[Collected data entries]
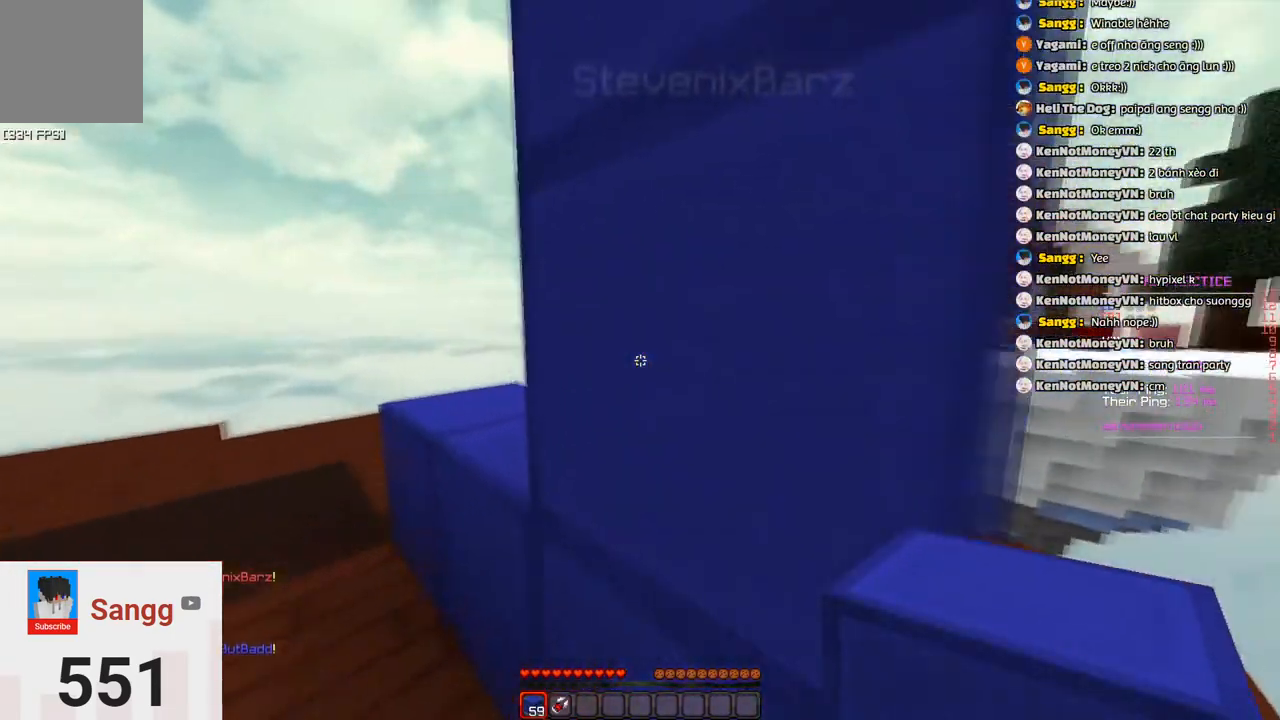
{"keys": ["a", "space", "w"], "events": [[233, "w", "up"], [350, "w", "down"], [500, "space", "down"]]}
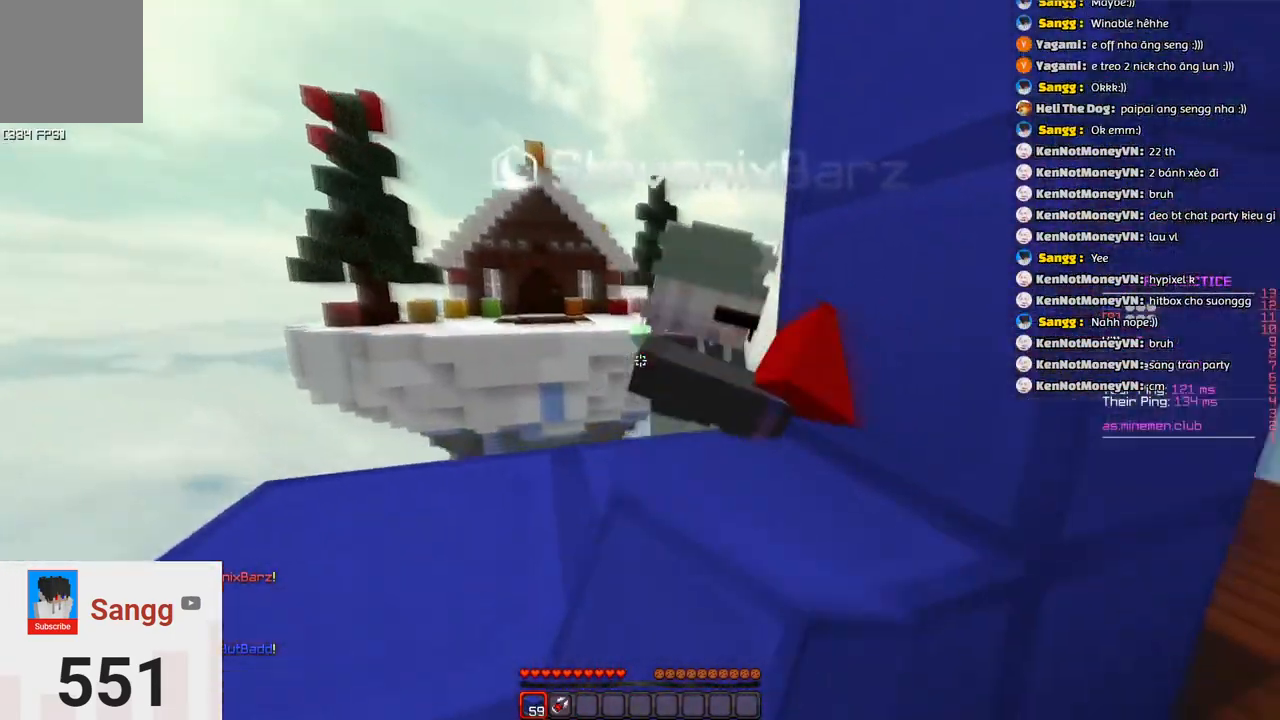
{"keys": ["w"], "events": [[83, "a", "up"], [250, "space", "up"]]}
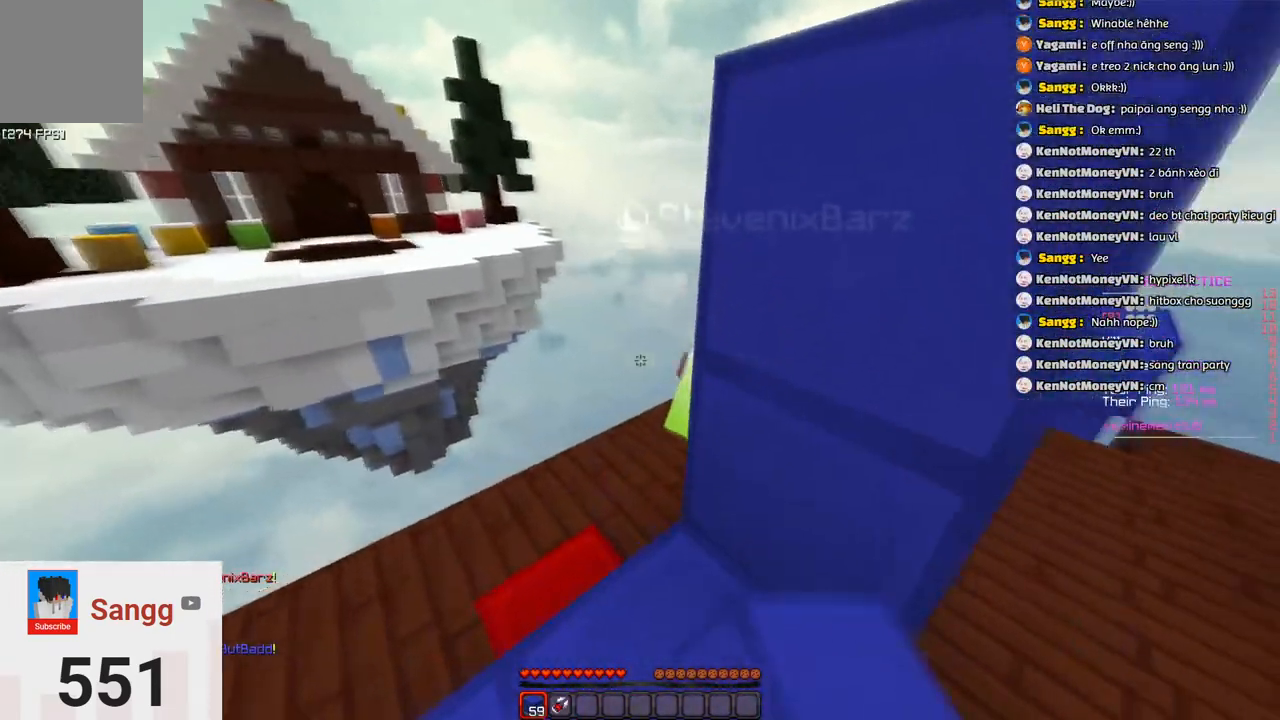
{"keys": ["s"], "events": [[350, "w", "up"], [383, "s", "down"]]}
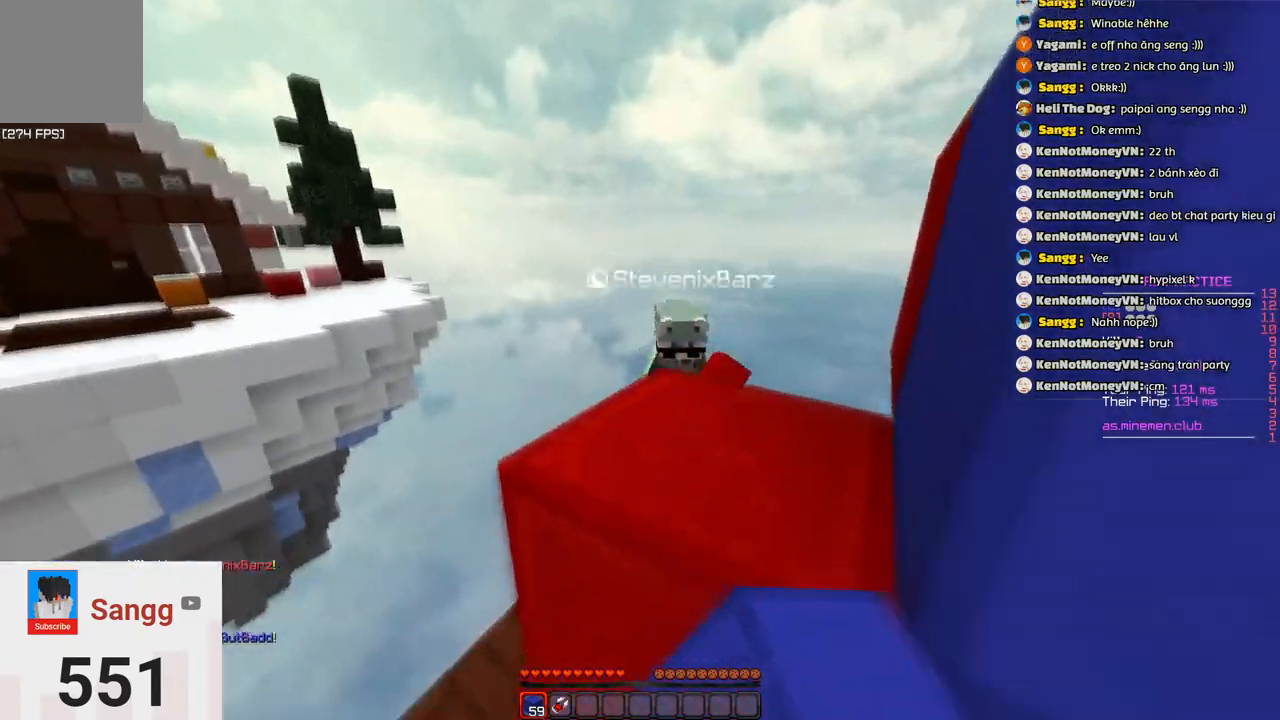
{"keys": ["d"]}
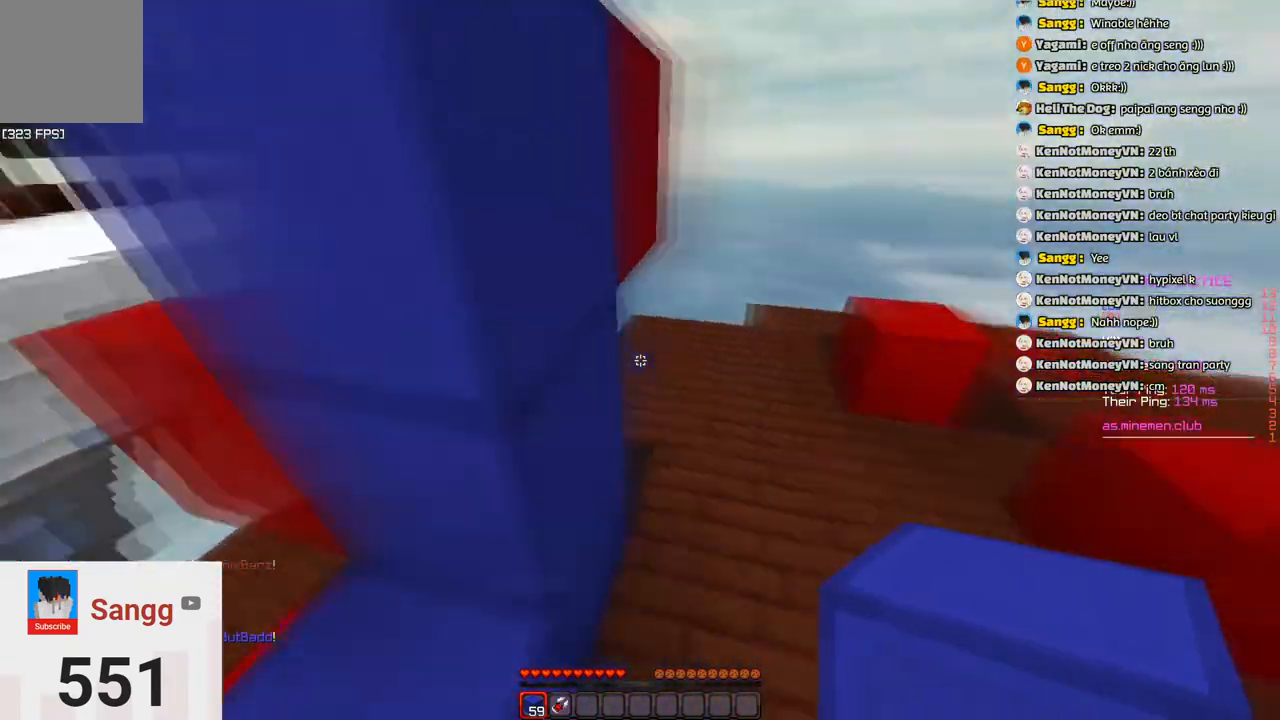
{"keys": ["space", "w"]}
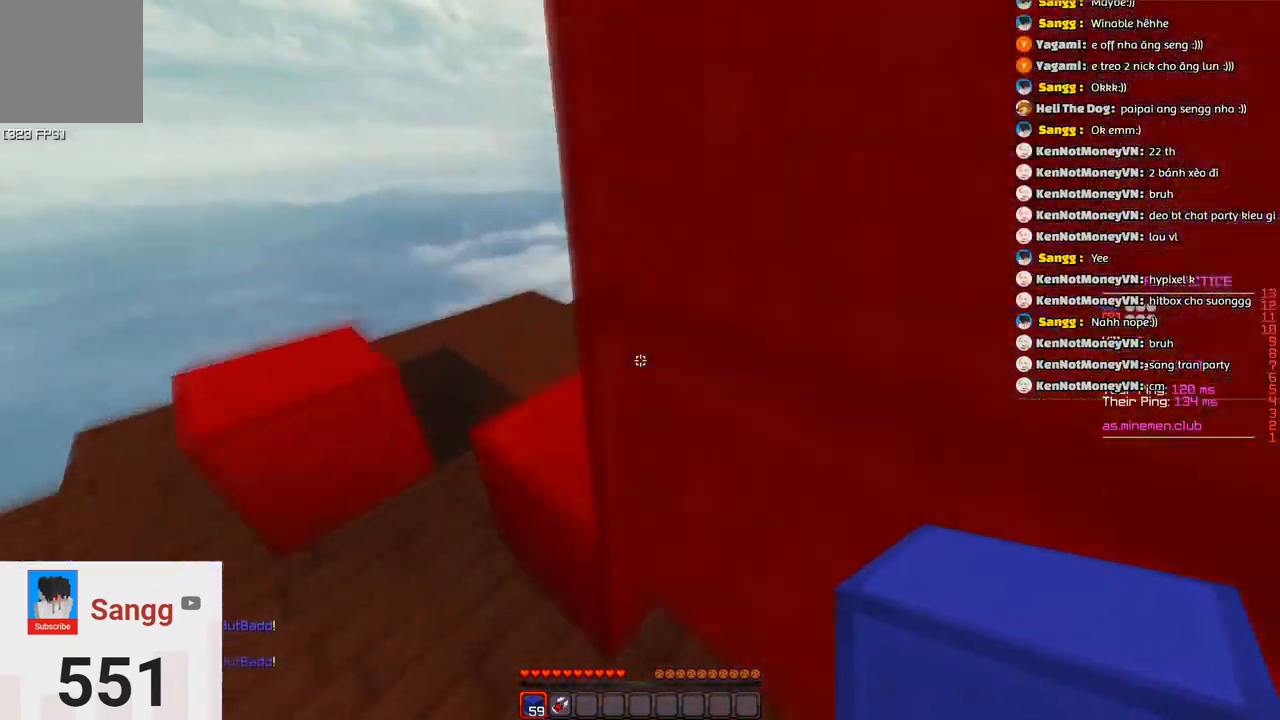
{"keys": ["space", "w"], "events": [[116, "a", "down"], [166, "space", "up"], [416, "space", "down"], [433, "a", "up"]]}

## Directions
Reproduce the data above word for word and omit the images.

## Response box
{"keys": ["a", "space", "w"], "events": [[233, "w", "up"], [350, "w", "down"], [500, "space", "down"]]}
{"keys": ["w"], "events": [[83, "a", "up"], [250, "space", "up"]]}
{"keys": ["s"], "events": [[350, "w", "up"], [383, "s", "down"]]}
{"keys": ["d"]}
{"keys": ["space", "w"]}
{"keys": ["space", "w"], "events": [[116, "a", "down"], [166, "space", "up"], [416, "space", "down"], [433, "a", "up"]]}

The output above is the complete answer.